Objective: Create a set of multi-skill models for decomposition.
Method: We will use different merging methods: TIES-merging/DARE/Task arithmetic (from `mergekit`) to combine from 2 to 5 randomly selected micro-task LoRAs from the dictionary created in Phase 1.
Groups:
- First group: models composed only from known vectors from the dictionary.
- Second group: models mixed from known and unknown task vectors.
- Third group: models only from unknown task vectors not from the dictionary.

Result: This process yields test models whose "ground truth" composition is known, providing a perfect testbed to validate our decomposition algorithm. The merged LoRA adapter represents the "target task vector" for analysis. With the second and the third group we can simulate close to real-world scenarios.


### Parse 3: Reducing Task Vectors Dimensionality

Objective: Make task vectors tractable for decomposition.
Algorithm:
1. Expand LoRA adapters to the base model weights space (ΔW).
2. Aggregate weight magnitutes |ΔW| across all adapters, for instance with `max`.
3. Get top-k weights per module (q, k, v, o and different layers) judging by aggregated |ΔW|.
4. Convert it to a binary mask.
5. Apply this mask for all task vectors and target vectors.

The whole process should be easily vectorized.

Result: Compressed task and target vectors. The desired size is around 100k parameters.

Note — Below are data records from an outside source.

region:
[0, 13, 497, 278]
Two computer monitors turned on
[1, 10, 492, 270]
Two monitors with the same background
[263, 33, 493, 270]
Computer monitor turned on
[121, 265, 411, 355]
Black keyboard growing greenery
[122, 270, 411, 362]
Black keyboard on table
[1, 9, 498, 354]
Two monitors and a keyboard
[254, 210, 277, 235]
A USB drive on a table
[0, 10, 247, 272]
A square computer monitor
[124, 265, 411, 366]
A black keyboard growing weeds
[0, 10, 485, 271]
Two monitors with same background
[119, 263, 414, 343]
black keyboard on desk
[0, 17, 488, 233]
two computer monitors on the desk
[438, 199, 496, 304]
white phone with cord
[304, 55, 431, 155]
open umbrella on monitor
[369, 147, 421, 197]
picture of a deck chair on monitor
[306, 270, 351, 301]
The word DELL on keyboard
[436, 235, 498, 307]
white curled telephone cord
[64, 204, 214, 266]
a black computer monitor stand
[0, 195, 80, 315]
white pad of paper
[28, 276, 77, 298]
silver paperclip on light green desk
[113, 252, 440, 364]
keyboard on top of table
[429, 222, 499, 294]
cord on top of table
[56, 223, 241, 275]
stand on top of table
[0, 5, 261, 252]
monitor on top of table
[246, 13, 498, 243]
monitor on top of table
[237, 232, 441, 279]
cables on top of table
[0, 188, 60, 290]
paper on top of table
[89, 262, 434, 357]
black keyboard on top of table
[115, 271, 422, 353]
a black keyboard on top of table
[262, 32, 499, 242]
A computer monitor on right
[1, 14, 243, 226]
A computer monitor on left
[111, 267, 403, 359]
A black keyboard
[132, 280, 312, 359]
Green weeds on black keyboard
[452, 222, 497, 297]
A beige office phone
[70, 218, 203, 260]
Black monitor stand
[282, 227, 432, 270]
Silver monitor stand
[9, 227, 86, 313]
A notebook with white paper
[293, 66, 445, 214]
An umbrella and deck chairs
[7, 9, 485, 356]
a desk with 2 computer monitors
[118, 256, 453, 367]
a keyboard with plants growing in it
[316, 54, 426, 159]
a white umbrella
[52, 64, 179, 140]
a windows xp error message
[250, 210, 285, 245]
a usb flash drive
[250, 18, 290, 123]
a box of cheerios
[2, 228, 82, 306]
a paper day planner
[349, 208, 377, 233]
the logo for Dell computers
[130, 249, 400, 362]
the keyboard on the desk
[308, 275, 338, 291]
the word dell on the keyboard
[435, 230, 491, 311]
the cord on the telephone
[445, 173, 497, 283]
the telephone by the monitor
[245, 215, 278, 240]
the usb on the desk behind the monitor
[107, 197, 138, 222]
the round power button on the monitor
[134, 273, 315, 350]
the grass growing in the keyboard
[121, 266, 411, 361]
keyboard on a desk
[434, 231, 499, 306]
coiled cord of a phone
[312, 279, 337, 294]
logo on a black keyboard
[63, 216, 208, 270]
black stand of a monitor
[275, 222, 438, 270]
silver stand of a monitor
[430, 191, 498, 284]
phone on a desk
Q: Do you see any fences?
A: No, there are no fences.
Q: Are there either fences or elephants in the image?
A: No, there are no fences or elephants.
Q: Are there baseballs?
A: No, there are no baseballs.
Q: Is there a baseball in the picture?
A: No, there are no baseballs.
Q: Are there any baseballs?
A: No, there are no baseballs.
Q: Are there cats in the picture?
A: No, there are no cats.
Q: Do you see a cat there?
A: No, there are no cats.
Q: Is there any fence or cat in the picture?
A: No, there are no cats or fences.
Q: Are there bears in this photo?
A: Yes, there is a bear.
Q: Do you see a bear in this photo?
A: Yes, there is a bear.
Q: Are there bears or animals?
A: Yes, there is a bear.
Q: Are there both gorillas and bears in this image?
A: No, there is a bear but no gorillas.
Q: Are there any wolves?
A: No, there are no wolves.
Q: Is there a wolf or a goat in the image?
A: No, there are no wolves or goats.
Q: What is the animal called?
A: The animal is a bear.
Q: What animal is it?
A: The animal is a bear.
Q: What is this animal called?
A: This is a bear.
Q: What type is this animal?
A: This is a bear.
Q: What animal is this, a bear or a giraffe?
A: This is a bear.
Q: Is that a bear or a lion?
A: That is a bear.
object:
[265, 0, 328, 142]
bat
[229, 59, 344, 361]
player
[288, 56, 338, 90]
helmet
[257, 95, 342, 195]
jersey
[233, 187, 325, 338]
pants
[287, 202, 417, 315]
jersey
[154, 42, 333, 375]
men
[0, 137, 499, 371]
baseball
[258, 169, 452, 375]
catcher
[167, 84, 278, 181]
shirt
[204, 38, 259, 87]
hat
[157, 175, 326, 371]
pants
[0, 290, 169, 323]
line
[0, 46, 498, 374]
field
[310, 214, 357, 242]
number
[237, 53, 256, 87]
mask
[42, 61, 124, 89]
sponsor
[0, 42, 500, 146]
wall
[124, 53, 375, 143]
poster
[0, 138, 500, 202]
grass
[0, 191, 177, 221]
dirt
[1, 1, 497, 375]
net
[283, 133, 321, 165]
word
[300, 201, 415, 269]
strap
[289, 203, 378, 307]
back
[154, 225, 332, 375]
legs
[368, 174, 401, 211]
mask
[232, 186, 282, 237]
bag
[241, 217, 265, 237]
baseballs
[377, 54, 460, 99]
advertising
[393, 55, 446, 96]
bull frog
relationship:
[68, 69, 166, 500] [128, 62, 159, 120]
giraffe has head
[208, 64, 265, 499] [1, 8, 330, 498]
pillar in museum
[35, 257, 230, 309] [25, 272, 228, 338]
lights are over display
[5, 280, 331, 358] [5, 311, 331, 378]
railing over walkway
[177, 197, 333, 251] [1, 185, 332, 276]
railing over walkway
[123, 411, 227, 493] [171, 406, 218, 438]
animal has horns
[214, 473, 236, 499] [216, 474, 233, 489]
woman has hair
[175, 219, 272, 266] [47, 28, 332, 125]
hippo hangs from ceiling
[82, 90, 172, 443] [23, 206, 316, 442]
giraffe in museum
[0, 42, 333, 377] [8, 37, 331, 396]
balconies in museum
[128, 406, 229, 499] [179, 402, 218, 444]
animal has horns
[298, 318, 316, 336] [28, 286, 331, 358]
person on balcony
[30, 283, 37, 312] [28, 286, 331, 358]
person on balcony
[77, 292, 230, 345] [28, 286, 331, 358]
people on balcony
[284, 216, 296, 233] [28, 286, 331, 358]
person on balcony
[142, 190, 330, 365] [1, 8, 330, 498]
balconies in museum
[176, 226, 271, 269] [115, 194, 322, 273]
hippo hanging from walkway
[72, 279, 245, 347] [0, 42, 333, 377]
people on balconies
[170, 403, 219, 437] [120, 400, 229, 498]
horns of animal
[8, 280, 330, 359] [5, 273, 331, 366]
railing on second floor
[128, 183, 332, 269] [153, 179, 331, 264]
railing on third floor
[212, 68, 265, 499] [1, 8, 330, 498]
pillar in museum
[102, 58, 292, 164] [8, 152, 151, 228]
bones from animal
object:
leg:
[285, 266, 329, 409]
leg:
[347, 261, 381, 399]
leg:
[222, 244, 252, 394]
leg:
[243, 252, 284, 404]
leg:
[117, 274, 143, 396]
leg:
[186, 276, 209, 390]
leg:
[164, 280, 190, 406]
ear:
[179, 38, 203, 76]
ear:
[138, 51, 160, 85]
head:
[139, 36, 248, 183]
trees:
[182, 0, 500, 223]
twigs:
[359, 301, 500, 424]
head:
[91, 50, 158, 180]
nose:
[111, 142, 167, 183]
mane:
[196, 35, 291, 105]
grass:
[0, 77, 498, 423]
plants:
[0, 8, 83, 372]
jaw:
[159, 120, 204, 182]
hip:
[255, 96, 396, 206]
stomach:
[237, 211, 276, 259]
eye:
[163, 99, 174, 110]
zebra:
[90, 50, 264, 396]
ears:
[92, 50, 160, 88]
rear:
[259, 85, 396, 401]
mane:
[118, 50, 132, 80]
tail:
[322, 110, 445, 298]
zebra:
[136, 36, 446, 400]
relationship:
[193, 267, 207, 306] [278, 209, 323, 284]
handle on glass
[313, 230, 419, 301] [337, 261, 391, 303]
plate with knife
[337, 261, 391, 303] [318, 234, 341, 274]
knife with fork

### Phase 4: Decomposition

Objective: Decompose the target task vectors using our proposed algorithm.
Algorithm: For each of the 30-40 target models:
1. Extract the target task vector (the difference between merged model weights and the base model)
2. As applying decomposition to all 4B parameters is infeasible, we will operate on a **per-layer basis** and only on the **non-zero parameters of the task vector**. Since LoRA vectors are inherently sparse, this is computationally tractable.
3. Apply different decomposition methods:
- LASSO
- Dot product
- Ridge regression
- Orthogonal Matching Pursuit
- NNLS
- Anything you can think of and anything extracted from the literature
4. Calculate the following metrics for the first and the second model groups (known and mixed vectors):
- Component precision
- Component recall
- Sparsity
- Number of perfect matches (when all extracted components are correct, calculate only for known vectors)
- Reconstruction error: 1 - max(0, cos(target, reconstruction))^2
5. For the third group (models composed only from unknown task vectors not from the dictionary) calculate:
- Sparsity
- Reconstruction error: 1 - max(0, cos(target, reconstruction))^2
- Semantic alignment between extracted and real task vectors.

Use the same fixed task vector dictionary and three groups of target models.

Result: This process yields comprehensive comparsions between different decompsotion methods in different conditions.